Its M1-derived, 4-valves-per-cylinder, 3.5-liter inline six-cylinder, rated at 256 horsepower in U.S. specification, is running strong. This is close as we'll ever get to traveling back in time to 1988.
The first thing that strikes is the light effort of all the major controls. The steering is light. The clutch takeup is light. The shifter for the five-speed manual transmission is light moving through the gates. The whole car feels light (and small) around us. Also, the seating position is high and bolt-upright in an old-fashioned way and we can easily see out around the skinny pillars and across the flat hood. Ah, sweet visibility.

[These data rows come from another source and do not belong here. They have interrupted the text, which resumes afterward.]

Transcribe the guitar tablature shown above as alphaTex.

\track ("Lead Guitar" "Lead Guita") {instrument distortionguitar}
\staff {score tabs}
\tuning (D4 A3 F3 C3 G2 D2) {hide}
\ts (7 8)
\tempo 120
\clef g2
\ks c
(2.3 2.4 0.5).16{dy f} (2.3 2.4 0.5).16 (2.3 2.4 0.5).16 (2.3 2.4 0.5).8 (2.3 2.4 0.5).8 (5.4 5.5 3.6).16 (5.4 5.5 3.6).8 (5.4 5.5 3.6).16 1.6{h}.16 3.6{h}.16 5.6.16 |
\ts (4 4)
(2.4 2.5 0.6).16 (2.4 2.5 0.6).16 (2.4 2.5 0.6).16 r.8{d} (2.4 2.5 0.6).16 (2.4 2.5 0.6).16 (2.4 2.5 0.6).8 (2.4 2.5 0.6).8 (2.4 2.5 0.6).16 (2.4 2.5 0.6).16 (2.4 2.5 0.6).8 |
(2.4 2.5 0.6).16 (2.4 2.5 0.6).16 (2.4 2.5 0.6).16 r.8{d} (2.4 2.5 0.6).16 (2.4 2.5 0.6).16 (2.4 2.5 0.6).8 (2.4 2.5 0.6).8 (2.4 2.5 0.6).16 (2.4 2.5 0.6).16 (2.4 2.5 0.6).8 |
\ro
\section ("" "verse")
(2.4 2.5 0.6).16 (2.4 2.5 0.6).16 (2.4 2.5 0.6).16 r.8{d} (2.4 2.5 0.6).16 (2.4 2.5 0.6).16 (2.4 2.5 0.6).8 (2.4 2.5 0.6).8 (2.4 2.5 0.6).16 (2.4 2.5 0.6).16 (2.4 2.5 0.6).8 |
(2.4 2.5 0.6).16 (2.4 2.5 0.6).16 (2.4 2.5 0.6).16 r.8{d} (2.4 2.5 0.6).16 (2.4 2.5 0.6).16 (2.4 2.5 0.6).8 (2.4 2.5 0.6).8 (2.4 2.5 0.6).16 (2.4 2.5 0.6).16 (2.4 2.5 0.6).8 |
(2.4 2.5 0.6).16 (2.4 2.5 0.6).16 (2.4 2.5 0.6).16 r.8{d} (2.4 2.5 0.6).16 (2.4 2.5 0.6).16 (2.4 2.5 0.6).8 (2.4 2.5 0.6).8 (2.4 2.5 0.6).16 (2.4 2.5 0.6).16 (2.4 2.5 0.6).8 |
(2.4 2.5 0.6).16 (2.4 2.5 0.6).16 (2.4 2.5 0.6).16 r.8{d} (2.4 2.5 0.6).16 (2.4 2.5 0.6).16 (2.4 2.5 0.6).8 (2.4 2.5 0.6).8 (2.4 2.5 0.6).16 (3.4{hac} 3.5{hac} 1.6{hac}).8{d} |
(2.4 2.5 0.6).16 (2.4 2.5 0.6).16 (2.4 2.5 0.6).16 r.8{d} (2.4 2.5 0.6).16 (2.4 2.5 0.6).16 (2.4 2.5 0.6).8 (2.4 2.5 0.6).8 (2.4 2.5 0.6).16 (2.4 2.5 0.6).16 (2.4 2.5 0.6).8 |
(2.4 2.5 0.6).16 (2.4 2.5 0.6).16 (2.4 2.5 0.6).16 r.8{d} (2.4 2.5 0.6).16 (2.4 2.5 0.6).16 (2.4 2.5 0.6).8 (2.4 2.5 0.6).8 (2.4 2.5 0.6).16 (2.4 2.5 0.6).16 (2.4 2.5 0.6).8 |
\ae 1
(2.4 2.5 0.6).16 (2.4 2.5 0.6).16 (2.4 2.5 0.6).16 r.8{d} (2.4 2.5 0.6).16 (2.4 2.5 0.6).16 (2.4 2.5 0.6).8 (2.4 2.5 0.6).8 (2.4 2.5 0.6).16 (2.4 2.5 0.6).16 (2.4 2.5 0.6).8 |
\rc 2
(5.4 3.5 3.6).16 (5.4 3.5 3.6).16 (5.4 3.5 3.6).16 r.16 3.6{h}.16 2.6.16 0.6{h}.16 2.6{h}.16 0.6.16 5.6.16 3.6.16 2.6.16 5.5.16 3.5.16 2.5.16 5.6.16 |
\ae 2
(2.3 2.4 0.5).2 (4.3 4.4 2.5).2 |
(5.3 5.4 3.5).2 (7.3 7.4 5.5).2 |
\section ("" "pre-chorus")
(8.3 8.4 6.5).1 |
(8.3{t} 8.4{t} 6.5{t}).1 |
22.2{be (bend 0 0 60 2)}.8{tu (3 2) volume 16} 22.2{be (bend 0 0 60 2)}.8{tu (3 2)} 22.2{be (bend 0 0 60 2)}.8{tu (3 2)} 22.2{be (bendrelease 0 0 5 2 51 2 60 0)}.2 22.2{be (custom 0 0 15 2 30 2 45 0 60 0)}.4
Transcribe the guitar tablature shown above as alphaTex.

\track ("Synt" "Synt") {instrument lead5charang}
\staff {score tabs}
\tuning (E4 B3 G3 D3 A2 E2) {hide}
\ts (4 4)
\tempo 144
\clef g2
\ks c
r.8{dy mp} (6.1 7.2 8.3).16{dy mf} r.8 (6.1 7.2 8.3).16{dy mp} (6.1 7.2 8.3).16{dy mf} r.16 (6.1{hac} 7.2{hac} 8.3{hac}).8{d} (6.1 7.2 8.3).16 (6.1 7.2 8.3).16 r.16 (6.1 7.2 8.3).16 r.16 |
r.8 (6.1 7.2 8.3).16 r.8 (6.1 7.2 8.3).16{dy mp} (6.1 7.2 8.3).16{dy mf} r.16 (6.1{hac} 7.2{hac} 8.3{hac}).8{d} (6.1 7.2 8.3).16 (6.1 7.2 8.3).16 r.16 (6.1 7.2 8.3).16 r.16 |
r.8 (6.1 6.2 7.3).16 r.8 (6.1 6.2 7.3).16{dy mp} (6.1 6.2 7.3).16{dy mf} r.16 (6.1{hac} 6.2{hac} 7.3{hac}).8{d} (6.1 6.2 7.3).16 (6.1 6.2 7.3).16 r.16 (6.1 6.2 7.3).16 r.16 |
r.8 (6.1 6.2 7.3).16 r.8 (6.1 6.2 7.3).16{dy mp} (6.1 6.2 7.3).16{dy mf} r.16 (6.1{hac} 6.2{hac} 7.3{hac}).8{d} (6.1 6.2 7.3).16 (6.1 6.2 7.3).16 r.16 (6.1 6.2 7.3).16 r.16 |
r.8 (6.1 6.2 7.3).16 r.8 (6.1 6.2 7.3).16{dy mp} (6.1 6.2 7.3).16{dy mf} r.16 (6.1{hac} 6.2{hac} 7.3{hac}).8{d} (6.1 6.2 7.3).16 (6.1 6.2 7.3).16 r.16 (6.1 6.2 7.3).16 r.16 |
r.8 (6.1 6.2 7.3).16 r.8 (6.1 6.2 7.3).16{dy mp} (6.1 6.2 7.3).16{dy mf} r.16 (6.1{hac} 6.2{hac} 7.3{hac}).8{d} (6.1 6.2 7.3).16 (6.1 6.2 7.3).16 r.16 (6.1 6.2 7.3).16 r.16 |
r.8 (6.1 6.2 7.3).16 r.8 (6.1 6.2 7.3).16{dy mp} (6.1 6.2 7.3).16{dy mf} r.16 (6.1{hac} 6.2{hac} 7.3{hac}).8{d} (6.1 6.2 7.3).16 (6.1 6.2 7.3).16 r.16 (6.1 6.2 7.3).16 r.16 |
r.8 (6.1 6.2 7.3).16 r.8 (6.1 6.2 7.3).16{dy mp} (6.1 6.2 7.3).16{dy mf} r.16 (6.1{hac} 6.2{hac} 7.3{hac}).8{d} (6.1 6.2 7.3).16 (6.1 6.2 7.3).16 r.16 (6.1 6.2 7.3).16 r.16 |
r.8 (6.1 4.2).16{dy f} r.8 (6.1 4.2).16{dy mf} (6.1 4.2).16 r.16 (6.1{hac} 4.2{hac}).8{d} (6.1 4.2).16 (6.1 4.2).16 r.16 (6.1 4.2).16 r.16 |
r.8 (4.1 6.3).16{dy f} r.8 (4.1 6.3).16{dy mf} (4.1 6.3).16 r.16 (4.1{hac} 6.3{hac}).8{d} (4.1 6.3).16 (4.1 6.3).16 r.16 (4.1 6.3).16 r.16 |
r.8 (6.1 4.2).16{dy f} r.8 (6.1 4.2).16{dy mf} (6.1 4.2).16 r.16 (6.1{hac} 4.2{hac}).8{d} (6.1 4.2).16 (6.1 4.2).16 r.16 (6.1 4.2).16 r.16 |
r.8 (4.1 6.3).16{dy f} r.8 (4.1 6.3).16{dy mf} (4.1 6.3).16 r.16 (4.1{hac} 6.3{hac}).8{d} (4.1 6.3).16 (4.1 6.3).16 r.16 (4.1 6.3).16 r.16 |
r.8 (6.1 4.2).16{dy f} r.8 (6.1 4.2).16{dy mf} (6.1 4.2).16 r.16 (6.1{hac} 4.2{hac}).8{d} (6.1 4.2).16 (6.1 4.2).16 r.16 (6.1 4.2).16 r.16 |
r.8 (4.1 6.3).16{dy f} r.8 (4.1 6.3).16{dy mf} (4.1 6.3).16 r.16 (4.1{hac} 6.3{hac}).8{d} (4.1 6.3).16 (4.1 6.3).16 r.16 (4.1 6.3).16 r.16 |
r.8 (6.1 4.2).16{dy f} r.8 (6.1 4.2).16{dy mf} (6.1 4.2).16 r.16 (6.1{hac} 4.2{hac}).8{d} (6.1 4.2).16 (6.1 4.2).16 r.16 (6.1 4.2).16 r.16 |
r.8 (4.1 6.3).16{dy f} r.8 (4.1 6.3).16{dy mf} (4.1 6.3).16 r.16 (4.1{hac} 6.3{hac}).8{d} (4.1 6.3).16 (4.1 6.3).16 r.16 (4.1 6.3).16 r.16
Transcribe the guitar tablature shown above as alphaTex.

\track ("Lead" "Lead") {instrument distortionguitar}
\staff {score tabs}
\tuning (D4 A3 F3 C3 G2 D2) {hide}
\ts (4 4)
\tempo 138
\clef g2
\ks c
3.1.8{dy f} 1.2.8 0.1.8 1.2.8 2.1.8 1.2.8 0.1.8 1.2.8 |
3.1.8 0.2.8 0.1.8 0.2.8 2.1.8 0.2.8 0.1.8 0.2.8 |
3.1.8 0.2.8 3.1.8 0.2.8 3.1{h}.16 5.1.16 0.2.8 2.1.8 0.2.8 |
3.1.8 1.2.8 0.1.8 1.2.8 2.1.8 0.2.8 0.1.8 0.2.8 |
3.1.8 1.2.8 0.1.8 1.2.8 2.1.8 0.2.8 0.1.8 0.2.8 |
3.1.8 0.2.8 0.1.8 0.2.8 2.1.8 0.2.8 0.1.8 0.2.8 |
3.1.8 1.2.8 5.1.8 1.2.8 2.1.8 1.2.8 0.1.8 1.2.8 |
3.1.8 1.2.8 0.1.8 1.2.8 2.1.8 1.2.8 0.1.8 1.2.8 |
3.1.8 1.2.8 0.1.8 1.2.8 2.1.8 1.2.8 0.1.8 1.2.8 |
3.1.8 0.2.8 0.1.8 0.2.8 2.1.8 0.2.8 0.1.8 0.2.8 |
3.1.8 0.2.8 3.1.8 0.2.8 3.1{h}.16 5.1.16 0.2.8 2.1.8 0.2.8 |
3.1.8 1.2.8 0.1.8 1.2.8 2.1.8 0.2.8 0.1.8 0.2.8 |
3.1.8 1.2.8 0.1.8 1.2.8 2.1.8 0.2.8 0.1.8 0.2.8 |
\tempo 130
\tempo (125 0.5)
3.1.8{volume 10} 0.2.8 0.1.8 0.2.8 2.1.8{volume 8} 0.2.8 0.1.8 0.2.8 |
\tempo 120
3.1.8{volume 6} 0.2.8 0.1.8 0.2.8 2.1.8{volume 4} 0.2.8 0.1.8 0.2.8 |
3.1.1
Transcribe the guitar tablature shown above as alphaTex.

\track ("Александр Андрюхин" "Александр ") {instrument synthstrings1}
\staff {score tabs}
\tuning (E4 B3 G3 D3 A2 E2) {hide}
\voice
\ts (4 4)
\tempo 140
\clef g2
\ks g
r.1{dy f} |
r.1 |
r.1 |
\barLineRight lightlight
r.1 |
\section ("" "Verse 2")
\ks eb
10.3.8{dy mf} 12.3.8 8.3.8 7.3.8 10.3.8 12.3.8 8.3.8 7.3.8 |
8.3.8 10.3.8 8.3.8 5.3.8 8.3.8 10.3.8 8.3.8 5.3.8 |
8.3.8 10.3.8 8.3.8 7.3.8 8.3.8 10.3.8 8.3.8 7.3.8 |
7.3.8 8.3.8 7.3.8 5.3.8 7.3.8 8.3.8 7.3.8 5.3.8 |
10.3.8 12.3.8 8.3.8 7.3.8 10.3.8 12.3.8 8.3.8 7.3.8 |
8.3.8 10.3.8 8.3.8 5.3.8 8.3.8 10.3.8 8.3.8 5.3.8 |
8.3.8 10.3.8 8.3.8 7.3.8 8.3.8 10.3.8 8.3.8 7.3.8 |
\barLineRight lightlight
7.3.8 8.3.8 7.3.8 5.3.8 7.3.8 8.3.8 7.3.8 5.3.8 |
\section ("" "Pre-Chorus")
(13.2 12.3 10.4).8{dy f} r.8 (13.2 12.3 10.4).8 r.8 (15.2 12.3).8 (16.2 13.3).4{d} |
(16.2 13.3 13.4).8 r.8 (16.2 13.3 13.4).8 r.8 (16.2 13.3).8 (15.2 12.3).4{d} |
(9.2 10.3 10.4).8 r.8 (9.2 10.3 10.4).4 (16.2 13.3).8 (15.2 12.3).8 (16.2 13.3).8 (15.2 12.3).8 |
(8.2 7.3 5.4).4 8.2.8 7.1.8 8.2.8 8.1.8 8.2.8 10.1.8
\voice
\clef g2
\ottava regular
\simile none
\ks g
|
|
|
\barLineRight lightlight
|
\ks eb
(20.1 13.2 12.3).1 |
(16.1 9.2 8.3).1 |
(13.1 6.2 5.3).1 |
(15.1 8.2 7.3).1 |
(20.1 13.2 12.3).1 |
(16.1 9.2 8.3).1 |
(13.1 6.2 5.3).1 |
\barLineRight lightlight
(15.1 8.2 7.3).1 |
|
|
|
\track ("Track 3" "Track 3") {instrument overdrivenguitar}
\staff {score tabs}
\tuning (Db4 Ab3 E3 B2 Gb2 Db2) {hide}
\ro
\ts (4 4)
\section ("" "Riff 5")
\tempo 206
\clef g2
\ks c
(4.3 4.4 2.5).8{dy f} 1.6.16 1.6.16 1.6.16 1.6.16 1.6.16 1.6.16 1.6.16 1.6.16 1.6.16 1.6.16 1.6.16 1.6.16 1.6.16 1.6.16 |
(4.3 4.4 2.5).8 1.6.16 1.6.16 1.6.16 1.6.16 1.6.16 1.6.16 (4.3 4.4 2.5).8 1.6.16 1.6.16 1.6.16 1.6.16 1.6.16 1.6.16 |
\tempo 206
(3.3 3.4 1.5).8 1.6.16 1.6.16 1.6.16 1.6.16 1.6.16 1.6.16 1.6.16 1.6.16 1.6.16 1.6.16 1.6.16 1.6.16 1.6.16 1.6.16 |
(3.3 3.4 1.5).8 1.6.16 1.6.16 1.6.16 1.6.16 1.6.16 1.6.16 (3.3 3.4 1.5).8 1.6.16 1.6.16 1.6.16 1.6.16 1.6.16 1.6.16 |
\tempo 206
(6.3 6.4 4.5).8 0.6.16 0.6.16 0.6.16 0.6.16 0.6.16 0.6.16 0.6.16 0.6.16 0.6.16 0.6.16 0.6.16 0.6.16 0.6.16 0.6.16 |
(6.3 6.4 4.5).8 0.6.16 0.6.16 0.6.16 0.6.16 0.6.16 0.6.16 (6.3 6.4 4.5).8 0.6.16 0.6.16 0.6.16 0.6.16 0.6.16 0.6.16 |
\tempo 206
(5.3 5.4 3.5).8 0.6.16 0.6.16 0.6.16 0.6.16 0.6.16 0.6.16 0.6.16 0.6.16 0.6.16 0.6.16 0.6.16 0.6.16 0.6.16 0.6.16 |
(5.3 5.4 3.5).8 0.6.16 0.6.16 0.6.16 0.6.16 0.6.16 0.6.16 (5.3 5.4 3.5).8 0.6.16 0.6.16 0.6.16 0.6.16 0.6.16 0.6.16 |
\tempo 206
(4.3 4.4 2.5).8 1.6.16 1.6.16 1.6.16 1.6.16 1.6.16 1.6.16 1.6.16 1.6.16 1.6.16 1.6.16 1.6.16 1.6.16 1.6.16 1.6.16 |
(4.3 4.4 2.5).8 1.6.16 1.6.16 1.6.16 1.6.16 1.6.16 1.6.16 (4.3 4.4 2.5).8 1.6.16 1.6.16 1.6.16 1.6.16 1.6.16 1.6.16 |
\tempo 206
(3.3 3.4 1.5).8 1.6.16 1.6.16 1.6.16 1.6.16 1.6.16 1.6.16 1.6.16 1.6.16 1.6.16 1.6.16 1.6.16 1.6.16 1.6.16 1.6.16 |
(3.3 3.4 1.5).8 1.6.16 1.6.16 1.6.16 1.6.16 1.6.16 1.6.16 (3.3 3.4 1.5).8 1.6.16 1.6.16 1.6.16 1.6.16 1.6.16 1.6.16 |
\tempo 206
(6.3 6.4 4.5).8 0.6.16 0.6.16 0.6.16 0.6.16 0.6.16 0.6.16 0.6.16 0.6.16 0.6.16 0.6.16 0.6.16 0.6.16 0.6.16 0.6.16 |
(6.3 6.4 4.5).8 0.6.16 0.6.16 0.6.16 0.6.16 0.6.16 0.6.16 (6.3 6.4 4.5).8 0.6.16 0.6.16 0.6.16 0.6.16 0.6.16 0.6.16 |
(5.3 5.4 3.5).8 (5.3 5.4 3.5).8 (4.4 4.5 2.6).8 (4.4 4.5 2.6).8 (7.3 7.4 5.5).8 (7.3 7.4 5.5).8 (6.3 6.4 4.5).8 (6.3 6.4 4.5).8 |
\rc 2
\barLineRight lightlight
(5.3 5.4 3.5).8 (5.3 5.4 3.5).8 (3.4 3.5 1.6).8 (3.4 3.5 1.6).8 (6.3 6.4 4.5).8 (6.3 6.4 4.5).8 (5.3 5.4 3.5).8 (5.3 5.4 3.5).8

By the way, light doesn't mean overboosted or imprecise or flimsy. This car just doesn't weigh much nor is it coping with modern-day performance car torque loads, so it doesn't take as much effort to change direction or change gears. Response to inputs are direct in a way that modern BMWs can't (and maybe wouldn't want to) replicate. When you turn the steering wheel or lay into the (cable) throttle, you know deep down that you're taking responsibility for what happens next. It's a neat and liberating feeling.
At the same time, we can't help but think how far BMW has come with its M cars and everything else when we drive the car. Torque is meager below 2,000 rpm and redline hits around 6,500, so you've got to make sure you're working in this operating range -- which is OK with us because we dig heel-and-toe downshifting. The '88 M5 feels quick if you keep the engine in its happy place, but it certainly wouldn't a dragrace against anything with the N54 engine or the E46 M3 or you get the idea. The not-so-big sedan holds a line nicely through corners, but the suspension gets unsettled more easily over bumpy pavement than a current-day BMW setup.
These shortcomings don't matter at all to us. We're continually angling for a way to get more time in the M5 over the course of a two-day drive. The honesty of the steering combined with the very mechanical engine sounds (with minimal exhaust note... watch the video below) combined with the satisfaction of ripping off a nice downshift make for a wonderful drive. If only there were more 1988 M5s with 12,XXX miles waiting around for us to drive.